Ричи понравился ход разговора. Ему хвалилось (термин, к которому Ричи еще предстоит привыкнуть) наблюдать, как агрессивный интеллектуал Грелич огребает по самое не могу от Соломона, который вещает, как религиозный проповедник, и знает толк в теологических спорах. Однако неожиданно Ричи осознал, что разгвор Грелич полностью взял на себя, а он, Ричи Каслмен, и слова не проронил.
– Эй, ребята, – сказал он. – Кажется, беседа затягивается, а меня так никто и не представил.
Грелич мрачно исправил ошибку.
– Почему бы не сделать перерыв и не перекусить? – предложил Ричи, обнаружив, что может говорить более свободно. – Я бы не отказался.
– В округе есть вегетарианский ресторан? – поинтересовался Грелич.
– Господи, понятия не имею, – сказал Ричи. – В паре кварталов отсюда есть вполне приличное кубинское кафе.
– Я никогда не возьму в рот некошерную падаль, – заявил Грелич. – Не говоря уже о том, что я вегетарианец.

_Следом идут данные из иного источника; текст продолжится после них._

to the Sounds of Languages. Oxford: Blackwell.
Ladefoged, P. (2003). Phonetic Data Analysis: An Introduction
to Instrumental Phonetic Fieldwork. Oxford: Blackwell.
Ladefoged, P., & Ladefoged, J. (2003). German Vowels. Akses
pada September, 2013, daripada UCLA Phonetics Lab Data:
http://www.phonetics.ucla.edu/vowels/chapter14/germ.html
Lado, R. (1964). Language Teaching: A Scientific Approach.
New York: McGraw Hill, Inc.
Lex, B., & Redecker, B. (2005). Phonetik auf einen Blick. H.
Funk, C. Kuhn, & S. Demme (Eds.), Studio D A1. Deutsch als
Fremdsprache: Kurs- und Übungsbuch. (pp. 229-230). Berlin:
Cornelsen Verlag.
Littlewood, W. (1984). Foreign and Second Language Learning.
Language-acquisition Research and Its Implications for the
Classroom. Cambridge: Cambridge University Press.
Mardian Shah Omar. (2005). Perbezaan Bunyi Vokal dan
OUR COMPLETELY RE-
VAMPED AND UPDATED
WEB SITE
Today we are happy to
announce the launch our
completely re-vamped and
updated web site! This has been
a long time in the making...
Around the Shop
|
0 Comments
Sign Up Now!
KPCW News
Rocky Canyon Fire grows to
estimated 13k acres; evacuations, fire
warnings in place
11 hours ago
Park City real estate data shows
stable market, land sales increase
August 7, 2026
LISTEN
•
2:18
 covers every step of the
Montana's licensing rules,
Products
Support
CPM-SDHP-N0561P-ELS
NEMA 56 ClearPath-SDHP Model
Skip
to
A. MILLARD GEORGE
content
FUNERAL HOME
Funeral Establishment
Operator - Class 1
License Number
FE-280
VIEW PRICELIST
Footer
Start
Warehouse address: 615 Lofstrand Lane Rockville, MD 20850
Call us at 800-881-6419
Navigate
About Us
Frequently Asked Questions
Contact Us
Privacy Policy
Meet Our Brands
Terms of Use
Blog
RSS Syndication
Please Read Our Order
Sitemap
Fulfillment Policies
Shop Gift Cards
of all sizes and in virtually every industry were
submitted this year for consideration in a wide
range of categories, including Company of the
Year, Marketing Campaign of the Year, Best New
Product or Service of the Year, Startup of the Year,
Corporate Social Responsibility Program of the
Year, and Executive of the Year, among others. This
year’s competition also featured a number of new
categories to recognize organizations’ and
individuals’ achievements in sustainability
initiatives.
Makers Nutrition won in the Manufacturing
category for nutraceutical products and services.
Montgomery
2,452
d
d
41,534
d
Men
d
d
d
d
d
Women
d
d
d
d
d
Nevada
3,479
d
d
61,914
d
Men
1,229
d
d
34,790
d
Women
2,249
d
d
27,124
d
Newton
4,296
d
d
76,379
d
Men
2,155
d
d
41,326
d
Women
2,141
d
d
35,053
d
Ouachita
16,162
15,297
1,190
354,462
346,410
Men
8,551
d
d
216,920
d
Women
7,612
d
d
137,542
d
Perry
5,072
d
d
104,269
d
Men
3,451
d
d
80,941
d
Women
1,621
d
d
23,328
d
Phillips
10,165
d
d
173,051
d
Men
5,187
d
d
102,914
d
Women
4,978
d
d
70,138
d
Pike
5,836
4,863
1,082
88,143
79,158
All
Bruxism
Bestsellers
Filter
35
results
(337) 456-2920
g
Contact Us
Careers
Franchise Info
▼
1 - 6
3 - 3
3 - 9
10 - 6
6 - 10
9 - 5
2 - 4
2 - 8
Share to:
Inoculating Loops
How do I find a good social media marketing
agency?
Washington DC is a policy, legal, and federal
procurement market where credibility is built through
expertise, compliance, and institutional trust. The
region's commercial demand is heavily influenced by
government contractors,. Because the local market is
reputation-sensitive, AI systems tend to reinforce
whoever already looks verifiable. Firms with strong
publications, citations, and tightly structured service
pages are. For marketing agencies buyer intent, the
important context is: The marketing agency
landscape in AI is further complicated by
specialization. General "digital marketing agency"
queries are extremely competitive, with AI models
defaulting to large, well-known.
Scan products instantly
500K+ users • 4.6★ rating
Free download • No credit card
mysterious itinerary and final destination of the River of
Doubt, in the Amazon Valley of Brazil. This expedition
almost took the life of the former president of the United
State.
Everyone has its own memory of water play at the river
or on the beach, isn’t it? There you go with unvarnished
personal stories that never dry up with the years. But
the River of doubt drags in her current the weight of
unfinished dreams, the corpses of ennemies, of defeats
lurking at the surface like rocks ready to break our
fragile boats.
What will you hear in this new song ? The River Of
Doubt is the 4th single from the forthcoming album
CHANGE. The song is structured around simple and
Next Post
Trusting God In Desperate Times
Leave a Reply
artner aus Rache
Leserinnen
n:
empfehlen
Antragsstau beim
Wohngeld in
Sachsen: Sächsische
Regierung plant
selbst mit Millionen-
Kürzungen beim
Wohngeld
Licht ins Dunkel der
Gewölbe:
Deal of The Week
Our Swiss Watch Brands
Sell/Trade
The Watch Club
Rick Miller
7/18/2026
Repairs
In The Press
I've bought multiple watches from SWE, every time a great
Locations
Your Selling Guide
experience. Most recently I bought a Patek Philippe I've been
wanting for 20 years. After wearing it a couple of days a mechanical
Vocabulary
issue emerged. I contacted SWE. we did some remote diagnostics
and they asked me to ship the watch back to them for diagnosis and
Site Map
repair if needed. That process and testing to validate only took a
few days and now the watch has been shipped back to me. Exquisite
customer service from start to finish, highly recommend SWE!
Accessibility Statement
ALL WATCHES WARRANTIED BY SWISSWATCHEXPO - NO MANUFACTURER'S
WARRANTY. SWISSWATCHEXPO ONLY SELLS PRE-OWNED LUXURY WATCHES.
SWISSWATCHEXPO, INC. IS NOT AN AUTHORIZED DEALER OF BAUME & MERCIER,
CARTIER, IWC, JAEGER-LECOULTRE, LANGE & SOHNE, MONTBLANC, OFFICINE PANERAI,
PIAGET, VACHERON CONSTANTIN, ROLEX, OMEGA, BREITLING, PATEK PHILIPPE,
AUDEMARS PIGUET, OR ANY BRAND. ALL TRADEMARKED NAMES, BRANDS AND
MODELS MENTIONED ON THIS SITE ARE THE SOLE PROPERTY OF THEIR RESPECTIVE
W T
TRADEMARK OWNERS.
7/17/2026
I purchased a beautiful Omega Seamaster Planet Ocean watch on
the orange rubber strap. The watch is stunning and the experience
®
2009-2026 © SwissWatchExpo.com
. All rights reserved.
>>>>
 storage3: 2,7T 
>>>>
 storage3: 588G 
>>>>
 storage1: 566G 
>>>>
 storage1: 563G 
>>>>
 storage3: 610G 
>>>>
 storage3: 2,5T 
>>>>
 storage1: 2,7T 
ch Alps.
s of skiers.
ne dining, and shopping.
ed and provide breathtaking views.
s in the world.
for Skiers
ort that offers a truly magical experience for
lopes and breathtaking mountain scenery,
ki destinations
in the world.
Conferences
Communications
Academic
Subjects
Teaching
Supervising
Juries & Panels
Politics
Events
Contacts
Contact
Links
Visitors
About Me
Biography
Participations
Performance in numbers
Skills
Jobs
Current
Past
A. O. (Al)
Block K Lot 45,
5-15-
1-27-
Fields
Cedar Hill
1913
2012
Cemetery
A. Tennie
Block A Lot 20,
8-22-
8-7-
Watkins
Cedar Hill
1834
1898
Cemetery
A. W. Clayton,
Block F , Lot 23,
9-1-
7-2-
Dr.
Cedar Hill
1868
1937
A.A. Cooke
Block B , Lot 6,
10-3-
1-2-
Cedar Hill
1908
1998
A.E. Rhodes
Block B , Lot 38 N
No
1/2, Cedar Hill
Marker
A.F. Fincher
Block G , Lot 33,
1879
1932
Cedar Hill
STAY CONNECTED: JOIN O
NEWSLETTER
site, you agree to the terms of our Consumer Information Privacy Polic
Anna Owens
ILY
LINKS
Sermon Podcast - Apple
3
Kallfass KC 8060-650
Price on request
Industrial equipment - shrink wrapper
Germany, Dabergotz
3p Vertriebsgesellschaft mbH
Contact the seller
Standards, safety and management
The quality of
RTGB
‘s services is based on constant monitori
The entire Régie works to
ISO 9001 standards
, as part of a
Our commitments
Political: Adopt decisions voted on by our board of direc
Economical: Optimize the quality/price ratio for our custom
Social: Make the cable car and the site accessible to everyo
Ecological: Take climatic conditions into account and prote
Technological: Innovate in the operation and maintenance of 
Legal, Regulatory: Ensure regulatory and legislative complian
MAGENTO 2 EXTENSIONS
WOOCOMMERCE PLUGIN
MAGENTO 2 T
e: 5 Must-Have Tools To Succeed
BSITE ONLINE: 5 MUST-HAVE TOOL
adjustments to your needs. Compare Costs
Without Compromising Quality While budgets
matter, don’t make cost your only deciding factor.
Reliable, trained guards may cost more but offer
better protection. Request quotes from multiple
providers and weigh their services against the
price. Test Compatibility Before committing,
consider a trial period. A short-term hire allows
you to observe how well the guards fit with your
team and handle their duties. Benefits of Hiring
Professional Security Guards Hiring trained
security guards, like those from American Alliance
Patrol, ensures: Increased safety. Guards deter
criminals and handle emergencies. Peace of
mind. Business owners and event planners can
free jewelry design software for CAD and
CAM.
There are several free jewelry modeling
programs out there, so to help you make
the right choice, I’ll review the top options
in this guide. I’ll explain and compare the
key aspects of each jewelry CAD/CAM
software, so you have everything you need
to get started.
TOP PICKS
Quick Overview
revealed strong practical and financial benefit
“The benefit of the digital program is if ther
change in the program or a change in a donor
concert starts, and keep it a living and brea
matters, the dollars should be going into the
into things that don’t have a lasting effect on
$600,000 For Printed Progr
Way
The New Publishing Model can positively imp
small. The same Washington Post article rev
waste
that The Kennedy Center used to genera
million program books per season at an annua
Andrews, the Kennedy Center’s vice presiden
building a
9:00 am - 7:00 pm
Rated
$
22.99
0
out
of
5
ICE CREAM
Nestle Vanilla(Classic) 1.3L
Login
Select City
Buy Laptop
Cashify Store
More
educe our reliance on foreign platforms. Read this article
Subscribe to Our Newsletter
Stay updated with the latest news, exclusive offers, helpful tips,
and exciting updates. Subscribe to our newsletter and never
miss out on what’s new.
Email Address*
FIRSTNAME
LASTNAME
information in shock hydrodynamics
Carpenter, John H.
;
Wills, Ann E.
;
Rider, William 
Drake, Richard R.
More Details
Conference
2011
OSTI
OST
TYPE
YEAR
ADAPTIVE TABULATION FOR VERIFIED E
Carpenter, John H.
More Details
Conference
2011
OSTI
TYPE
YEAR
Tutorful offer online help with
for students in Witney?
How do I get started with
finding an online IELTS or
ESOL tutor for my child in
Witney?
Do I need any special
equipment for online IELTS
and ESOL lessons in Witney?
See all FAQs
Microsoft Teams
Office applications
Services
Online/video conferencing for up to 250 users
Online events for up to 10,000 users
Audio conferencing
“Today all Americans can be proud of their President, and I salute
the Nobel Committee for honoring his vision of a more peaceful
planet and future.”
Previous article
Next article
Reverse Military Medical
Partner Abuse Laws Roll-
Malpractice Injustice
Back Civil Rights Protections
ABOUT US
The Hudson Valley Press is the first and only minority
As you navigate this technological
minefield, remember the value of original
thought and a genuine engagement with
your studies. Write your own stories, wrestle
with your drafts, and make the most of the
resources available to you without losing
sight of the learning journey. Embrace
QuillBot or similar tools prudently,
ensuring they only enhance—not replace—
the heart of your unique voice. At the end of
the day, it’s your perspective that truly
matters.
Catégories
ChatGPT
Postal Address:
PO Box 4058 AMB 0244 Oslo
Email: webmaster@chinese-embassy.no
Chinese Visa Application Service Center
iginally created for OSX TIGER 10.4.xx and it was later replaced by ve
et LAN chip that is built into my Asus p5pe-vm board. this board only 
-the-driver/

– Тогда сам предложи, умник, – ответил Ричи.
– Господа, – подал голос Соломон. – Мы возьмем такси – я плачу – и отправимся в нижний Ист-Сайд, к Ратштейну.
Такси высадило их на углу Второй авеню и Четвертой улицы. Заведение Ратштейна было достаточно большим, порядка ста столиков, но почти пустым. Только за одним столом расположились двое мужчин: они пили кофе, закусывали блинчиками и о чем-то спорили.
– Прошу за Философский Стол. – Соломон сделал приглашающий жест и провел Ричи и Грелича к овальному столу на восьмерых. – Здесь часто сиживали Шельпштейн из Нью-Йоркского университета, иногда захаживает Ганс Вертке из Колумбийского.
Ричи никогда не слышал раньше об упомянутых джентльменах. И ему совсем не нравилась вегетарианская кухня. Он согласился на тарелку яичных пирожных и тоник из сельдерея. Грелич заказал блинчики с клубникой. Эсфирь предпочла рисовый пудинг. Соломон выбрал себе блюдо из риса с овощами.